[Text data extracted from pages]
————

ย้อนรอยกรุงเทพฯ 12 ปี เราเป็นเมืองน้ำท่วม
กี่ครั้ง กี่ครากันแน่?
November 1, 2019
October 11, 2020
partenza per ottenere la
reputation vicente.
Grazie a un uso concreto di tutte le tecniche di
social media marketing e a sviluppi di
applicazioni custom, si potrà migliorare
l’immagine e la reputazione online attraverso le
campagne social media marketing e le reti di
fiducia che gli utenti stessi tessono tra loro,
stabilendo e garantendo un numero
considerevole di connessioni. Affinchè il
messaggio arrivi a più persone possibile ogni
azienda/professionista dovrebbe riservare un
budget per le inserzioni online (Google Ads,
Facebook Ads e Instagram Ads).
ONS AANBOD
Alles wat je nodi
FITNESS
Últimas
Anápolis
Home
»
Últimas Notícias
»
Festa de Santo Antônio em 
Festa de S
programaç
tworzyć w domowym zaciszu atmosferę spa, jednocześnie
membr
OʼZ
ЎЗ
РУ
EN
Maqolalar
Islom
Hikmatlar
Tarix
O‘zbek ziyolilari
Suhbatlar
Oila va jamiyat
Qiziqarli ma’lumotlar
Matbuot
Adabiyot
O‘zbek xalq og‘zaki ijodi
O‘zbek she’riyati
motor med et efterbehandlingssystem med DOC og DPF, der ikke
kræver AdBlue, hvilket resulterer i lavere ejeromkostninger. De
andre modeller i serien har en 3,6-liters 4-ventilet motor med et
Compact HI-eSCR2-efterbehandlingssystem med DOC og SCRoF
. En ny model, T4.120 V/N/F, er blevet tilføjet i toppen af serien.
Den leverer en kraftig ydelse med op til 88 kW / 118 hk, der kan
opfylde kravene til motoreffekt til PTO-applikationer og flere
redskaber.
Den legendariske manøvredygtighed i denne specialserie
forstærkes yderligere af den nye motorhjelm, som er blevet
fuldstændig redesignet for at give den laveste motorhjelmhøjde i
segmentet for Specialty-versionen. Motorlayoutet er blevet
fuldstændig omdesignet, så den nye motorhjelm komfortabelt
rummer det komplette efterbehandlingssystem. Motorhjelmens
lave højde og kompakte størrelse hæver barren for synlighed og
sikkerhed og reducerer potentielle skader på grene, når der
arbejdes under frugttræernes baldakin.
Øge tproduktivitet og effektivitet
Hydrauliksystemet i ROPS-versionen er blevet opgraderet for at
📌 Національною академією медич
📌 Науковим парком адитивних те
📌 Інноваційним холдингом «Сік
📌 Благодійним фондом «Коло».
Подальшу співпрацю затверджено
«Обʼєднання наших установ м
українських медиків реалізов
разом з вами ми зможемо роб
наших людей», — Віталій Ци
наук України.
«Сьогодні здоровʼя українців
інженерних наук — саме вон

————

◆ REQUIRED WORK
Reproduce the stretch from the start of the items through the line containing "considerevole di connessioni. Affinchè il", both ends included, with each line exactly as it appears.

◆ WRITTEN ANSWER
ย้อนรอยกรุงเทพฯ 12 ปี เราเป็นเมืองน้ำท่วม
กี่ครั้ง กี่ครากันแน่?
November 1, 2019
October 11, 2020
partenza per ottenere la
reputation vicente.
Grazie a un uso concreto di tutte le tecniche di
social media marketing e a sviluppi di
applicazioni custom, si potrà migliorare
l’immagine e la reputazione online attraverso le
campagne social media marketing e le reti di
fiducia che gli utenti stessi tessono tra loro,
stabilendo e garantendo un numero
considerevole di connessioni. Affinchè il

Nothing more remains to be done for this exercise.